The changes in admissions during Washburn’s tenure have been equally amazing if less technological. When he started, the University had an open admissions system, accepting any student who met minimum qualifications. But by 1974, it became obvious that the University could not serve all the qualified students. So admissions worked with the faculty to develop what was then called a “probability number,” based on high school grades and test scores.

Was there a protest against the change? Washburn said no — “There’s always been a sense that the University was a special place and unique among state institutions,” he said. But a flap did develop when the faculty proposed using the high school GPA from the core courses only, which excluded the arts.

“There was a large community meeting in Kane Hall where educators from high schools came out and talked about the importance of the arts in our community, saying that by restricting the GPA to core courses, it would turn students away from the arts,” Washburn said. “After this fiery public hearing, the faculty went back to the drawing board and did some analysis, which showed them it didn’t make a whole lot of difference whether you took the overall GPA or one in the core.
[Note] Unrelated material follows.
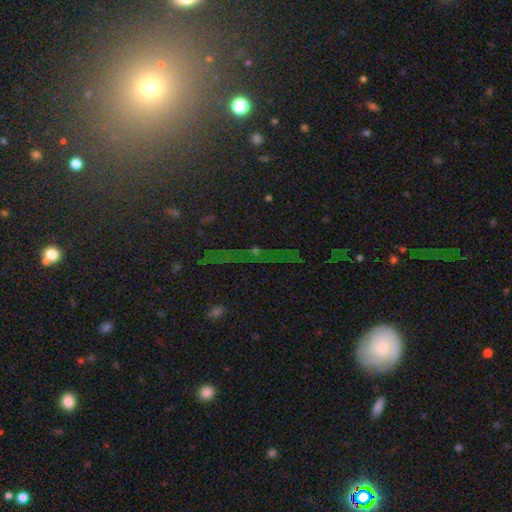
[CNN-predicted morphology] Smooth or featured: star or artifact — 57% (featured or disk — 22%)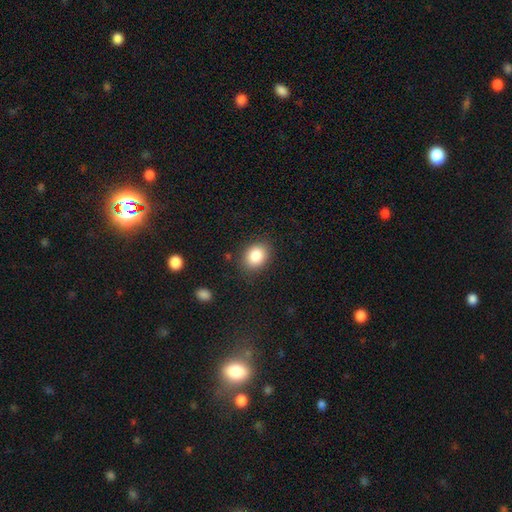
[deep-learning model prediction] Overall: smooth (86%). How rounded: in between (59%; round 40%). Merging: none (85%).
So the overall GPA was used.”

Washburn said the UW was able to avoid accusations that the more restricted admission system would deny access to underrepresented populations because the Educational Opportunity Program was already in place. “For all my career, a major effort from the registrar’s area to track students and understand how they are impacted by various systems has included a concern about access to students from non-traditional backgrounds,” he said.
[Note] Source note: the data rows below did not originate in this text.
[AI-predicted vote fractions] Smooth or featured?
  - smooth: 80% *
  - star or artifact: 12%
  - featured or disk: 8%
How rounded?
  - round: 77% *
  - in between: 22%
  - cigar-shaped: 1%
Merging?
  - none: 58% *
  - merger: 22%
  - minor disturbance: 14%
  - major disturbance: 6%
Once the more exclusive admissions system was in place, the Admissions Office needed to consider how to evaluate grades coming from a wide variety of high schools, so they began tracking how students from those high schools performed at the University. The result is a system that is “increasingly complex,” Washburn said. And of course it got more so after voters passed

I-200, an initiative that abolished racial preferences in college admissions. The UW had to scramble to modify its practices while still providing access to underrepresented students.

“I’ve always considered the admissions and records area to be a service office to the University faculty,” Washburn said of his job. “We exist to support the instructional effort. Whether it’s scheduling classes or doing studies to help faculty understand why students are or aren’t staying at the University — our efforts are all designed to create an educational environment that is as supportive as possible to students.”

Washburn has extended those responsibilities out to colleagues at other universities, holding a variety of positions on the College Board, including chairing the committee that revised the SAT to include a writing component. Last year he was given the Distinguished Service Award by the board’s Western Regional Assembly.

Supporting his nomination for that award, Susan Wilburn, director of undergraduate admissions for the University of California system, wrote, “Tim Washburn is a champion for students as well as a good friend to many in the local, regional and national admissions community over the years . . . He can be counted on for his expert advice and wise counsel, his clear focus on meeting institutional and student needs, and his steady hand during tumultuous times. He is a valued asset to the admissions community.”

Soon, that valued asset won’t be around any longer. This June, Washburn will miss his first commencement in 36 years. He’ll be on his 32-foot power boat, Angelena, heading for the northern end of Vancouver Island. After that, he said, he’s promised to spend the rest of the summer helping his daughter and her family remodel their house. Then he’s off on a series of trips. In fact, he’s booked through the end of the year. After that, he doesn’t know.

Looking back on his nearly 38 year career with the University, Washburn feels satisfied. “I like the people that I work with and I like what we work for,” he said. “What I most enjoy about the University is that our accomplishments aren’t measured in the bottom line at the end of a year. They’re measured in improved service to our faculty and students.”